I've been thinking about a more difficult problem, which is : how do you deal with bugs in compression algorithms?

I don't mean bugs like "it crashes" or "the decompressor doesn't reproduce the original data" - those are the easy kind of bugs and you just go fix them. I mean bugs that cause the compressor to not work the way you intended, and thus not compress as much as it should.

The very hard thing about these bugs is that you can have them and not even know it; I'm sure I have a hundred of them right now. Frequently they are tiny things like you have a less-than where you should have a less-or-equal.

To avoid them really requires a level of care that most programmers never use. You have to be super vigilant. Any time something surprises you or is a bit fishy, you can't just go "hmm that's weird, oh well, move on to the next task". You have to stop and think and look into it. You have to gather data obsessively.

Any time you implement some new idea and it doesn't give you the compression win you expected, you can't just say "oh well guess that didn't work", you have to treat it like a crash bug, and go set breakpoints and watch your variables and make sure it really is doing what you think; and if it is, then you have to gather stats about how often that code is hit and what the values are, and see where your expectations didn't match reality.

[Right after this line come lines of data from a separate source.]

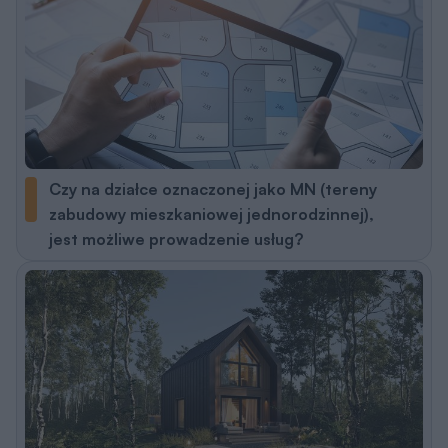
Czy na działce oznaczonej jako MN (tereny
zabudowy mieszkaniowej jednorodzinnej),
jest możliwe prowadzenie usług?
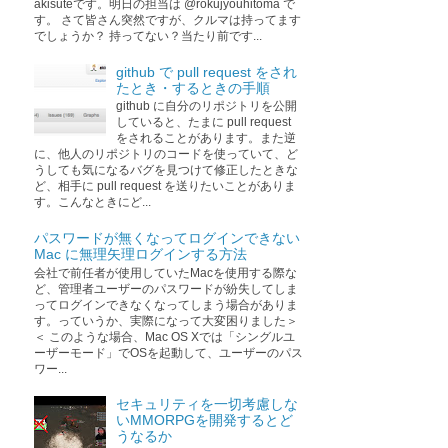
akisuteです。明日の担当は @rokujyouhitoma で
す。 さて皆さん突然ですが、クルマは持ってます
でしょうか？ 持ってない？当たり前です...
github で pull request をされ
たとき・するときの手順
github に自分のリポジトリを公開
していると、たまに pull request
をされることがあります。また逆
に、他人のリポジトリのコードを使っていて、ど
うしても気になるバグを見つけて修正したときな
ど、相手に pull request を送りたいことがありま
す。こんなときにど...
パスワードが無くなってログインできない
Mac に無理矢理ログインする方法
会社で前任者が使用していたMacを使用する際な
ど、管理者ユーザーのパスワードが紛失してしま
ってログインできなくなってしまう場合がありま
す。っていうか、実際になって大変困りました＞
＜ このような場合、Mac OS Xでは「シングルユ
ーザーモード」でOSを起動して、ユーザーのパス
ワー...
セキュリティを一切考慮しな
いMMORPGを開発するとど
うなるか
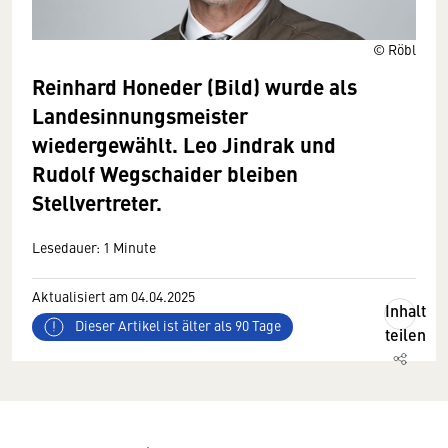
© Röbl
Reinhard Honeder (Bild) wurde als
Landesinnungsmeister
wiedergewählt. Leo Jindrak und
Rudolf Wegschaider bleiben
Stellvertreter.
Lesedauer: 1 Minute
Aktualisiert am 04.04.2025
Inhalt
Dieser Artikel ist älter als 90 Tage
teilen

I've really been enjoying working on compression again. It's one of the most fun areas of programming that exists. What makes it great :

1. Clear objective measure of success. You can measure size and speed (or whatever other criteria) and see if you are doing well or not. (lossy compression is harder for this).

2. Decompressors are one extreme of fun "hacker" programming; they have to be very lean; great decompressors are like haikus, they're little pearls that you feel could not get any simpler without ruining them.

3. Compressors, on the other hand, can be big and slow, and you get to pull out all the big guns of algorithms for optimization and searching and so on.

3 comments:

Assen said...

Re: optimization:
Many years ago, we're about to ship a 2D RTS, thousands of little animated sprites running around on a (pretty expensively calculated, pseudo-3D, kinda-textured) terrain. We do everything on the CPU, the target hardware is somewhere in the lowest triple-digits of Pentiums, and there's a mountain of complicated code that tries to find out a good but still minimal set of rectangles to invalidate on the screen.

Somebody comes up with a really good optimization that should help a lot with that. Gut feeling says something like 2x; instead, the expected result is more like 5%. Oh well, we think, never trust your gut feeling, measure everything, 5% is still a win etc.

We happily ship.

A few weeks later we find that optimization really achieves a better than 2x improvement - while introducing a bug that results in all sprites being blitted twice.

Robin Green said...

Currently doing exactly this. Got any opinions on Golomb-Rice coding and prefix coders generally?

Robin Green said...

Currently doing exactly this. Got any opinions on Golomb-Rice coding and prefix coders generally?